▸ **MATERIAL SUPPLIED**:
..............................
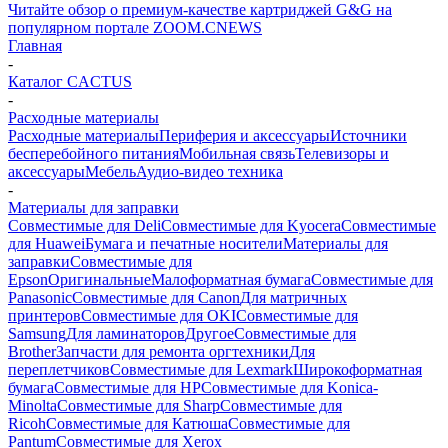
Читайте обзор о премиум-качестве картриджей G&G на
популярном портале ZOOM.CNEWS
Главная
-
Каталог CACTUS
-
Расходные материалы
Расходные материалы
Периферия и аксессуары
Источники
бесперебойного питания
Мобильная связь
Телевизоры и
аксессуары
Мебель
Аудио-видео техника
-
Материалы для заправки
Совместимые для Deli
Совместимые для Kyocera
Совместимые
для Huawei
Бумага и печатные носители
Материалы для
заправки
Совместимые для
Epson
Оригинальные
Малоформатная бумага
Совместимые для
Panasonic
Совместимые для Canon
Для матричных
принтеров
Совместимые для OKI
Совместимые для
Samsung
Для ламинаторов
Другое
Совместимые для
Brother
Запчасти для ремонта оргтехники
Для
переплетчиков
Совместимые для Lexmark
Широкоформатная
бумага
Совместимые для HP
Совместимые для Konica-
Minolta
Совместимые для Sharp
Совместимые для
Ricoh
Совместимые для Катюша
Совместимые для
Pantum
Совместимые для Xerox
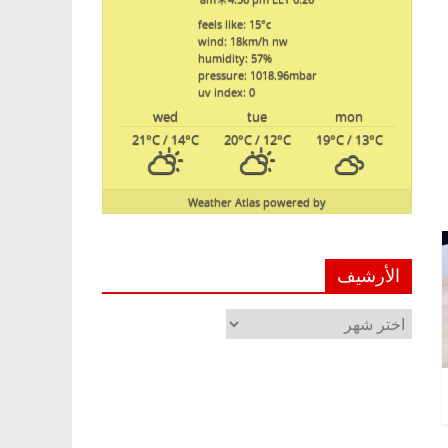
feels like: 15
°c
wind: 18
km/h
nw
humidity: 57
%
pressure: 1018.96
mbar
uv index: 0
wed
tue
mon
21
°C
/ 14
°C
20
°C
/ 12
°C
19
°C
/ 13
°C
Weather Atlas
powered by
الأرشيف
الأرشيف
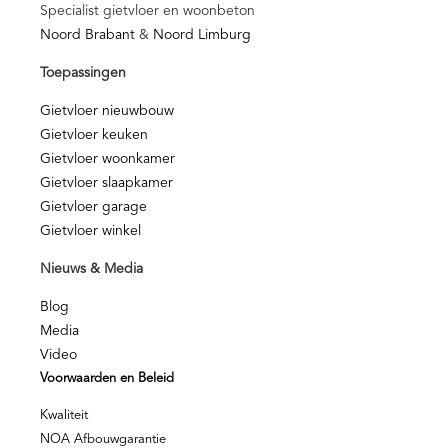
Specialist gietvloer en woonbeton
Noord Brabant
&
Noord Limburg
Toepassingen
Gietvloer nieuwbouw
Gietvloer keuken
Gietvloer woonkamer
Gietvloer slaapkamer
Gietvloer garage
Gietvloer winkel
Nieuws & Media
Blog
Media
Video
Voorwaarden en Beleid
Kwaliteit
NOA Afbouwgarantie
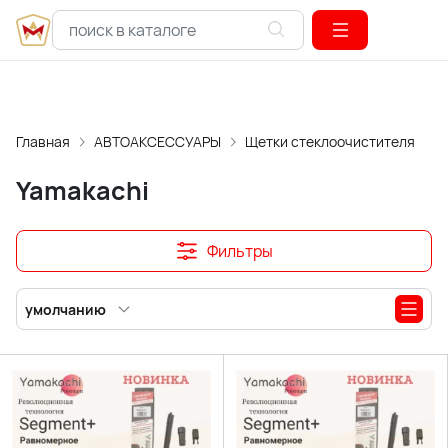
Главная
АВТОАКСЕССУАРЫ
Щетки стеклоочистителя
Б
Yamakachi
Фильтры
умолчанию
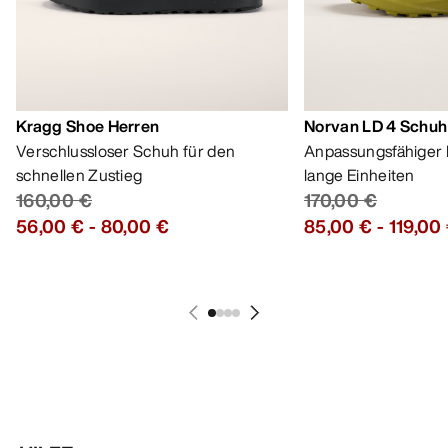
Kragg Shoe Herren
Norvan LD 4 Schuh
Verschlussloser Schuh für den
Anpassungsfähiger 
schnellen Zustieg
lange Einheiten
160,00 €
170,00 €
56,00 €
-
80,00 €
85,00 €
-
119,00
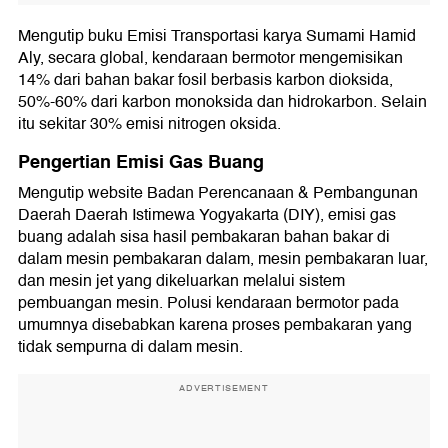
Mengutip buku Emisi Transportasi karya Sumami Hamid
Aly, secara global, kendaraan bermotor mengemisikan
14% dari bahan bakar fosil berbasis karbon dioksida,
50%-60% dari karbon monoksida dan hidrokarbon. Selain
itu sekitar 30% emisi nitrogen oksida.
Pengertian Emisi Gas Buang
Mengutip website Badan Perencanaan & Pembangunan
Daerah Daerah Istimewa Yogyakarta (DIY), emisi gas
buang adalah sisa hasil pembakaran bahan bakar di
dalam mesin pembakaran dalam, mesin pembakaran luar,
dan mesin jet yang dikeluarkan melalui sistem
pembuangan mesin. Polusi kendaraan bermotor pada
umumnya disebabkan karena proses pembakaran yang
tidak sempurna di dalam mesin.
ADVERTISEMENT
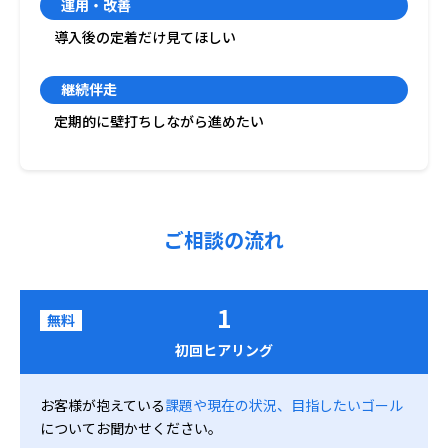
運用・改善
導入後の定着だけ見てほしい
継続伴走
定期的に壁打ちしながら進めたい
ご相談の流れ
1
無料
初回ヒアリング
お客様が抱えている
課題や現在の状況、目指したいゴール
についてお聞かせください。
..............................
▸ **EXERCISE AIM**: Reproduce the text of all the records above line for line, leaving the pictures out of your answer.

▸ **ANSWER SPACE**:
Читайте обзор о премиум-качестве картриджей G&G на
популярном портале ZOOM.CNEWS
Главная
-
Каталог CACTUS
-
Расходные материалы
Расходные материалы
Периферия и аксессуары
Источники
бесперебойного питания
Мобильная связь
Телевизоры и
аксессуары
Мебель
Аудио-видео техника
-
Материалы для заправки
Совместимые для Deli
Совместимые для Kyocera
Совместимые
для Huawei
Бумага и печатные носители
Материалы для
заправки
Совместимые для
Epson
Оригинальные
Малоформатная бумага
Совместимые для
Panasonic
Совместимые для Canon
Для матричных
принтеров
Совместимые для OKI
Совместимые для
Samsung
Для ламинаторов
Другое
Совместимые для
Brother
Запчасти для ремонта оргтехники
Для
переплетчиков
Совместимые для Lexmark
Широкоформатная
бумага
Совместимые для HP
Совместимые для Konica-
Minolta
Совместимые для Sharp
Совместимые для
Ricoh
Совместимые для Катюша
Совместимые для
Pantum
Совместимые для Xerox
feels like: 15
°c
wind: 18
km/h
nw
humidity: 57
%
pressure: 1018.96
mbar
uv index: 0
wed
tue
mon
21
°C
/ 14
°C
20
°C
/ 12
°C
19
°C
/ 13
°C
Weather Atlas
powered by
الأرشيف
الأرشيف
Specialist gietvloer en woonbeton
Noord Brabant
&
Noord Limburg
Toepassingen
Gietvloer nieuwbouw
Gietvloer keuken
Gietvloer woonkamer
Gietvloer slaapkamer
Gietvloer garage
Gietvloer winkel
Nieuws & Media
Blog
Media
Video
Voorwaarden en Beleid
Kwaliteit
NOA Afbouwgarantie
Главная
АВТОАКСЕССУАРЫ
Щетки стеклоочистителя
Б
Yamakachi
Фильтры
умолчанию
Kragg Shoe Herren
Norvan LD 4 Schuh
Verschlussloser Schuh für den
Anpassungsfähiger 
schnellen Zustieg
lange Einheiten
160,00 €
170,00 €
56,00 €
-
80,00 €
85,00 €
-
119,00
Mengutip buku Emisi Transportasi karya Sumami Hamid
Aly, secara global, kendaraan bermotor mengemisikan
14% dari bahan bakar fosil berbasis karbon dioksida,
50%-60% dari karbon monoksida dan hidrokarbon. Selain
itu sekitar 30% emisi nitrogen oksida.
Pengertian Emisi Gas Buang
Mengutip website Badan Perencanaan & Pembangunan
Daerah Daerah Istimewa Yogyakarta (DIY), emisi gas
buang adalah sisa hasil pembakaran bahan bakar di
dalam mesin pembakaran dalam, mesin pembakaran luar,
dan mesin jet yang dikeluarkan melalui sistem
pembuangan mesin. Polusi kendaraan bermotor pada
umumnya disebabkan karena proses pembakaran yang
tidak sempurna di dalam mesin.
ADVERTISEMENT
運用・改善
導入後の定着だけ見てほしい
継続伴走
定期的に壁打ちしながら進めたい
ご相談の流れ
1
無料
初回ヒアリング
お客様が抱えている
課題や現在の状況、目指したいゴール
についてお聞かせください。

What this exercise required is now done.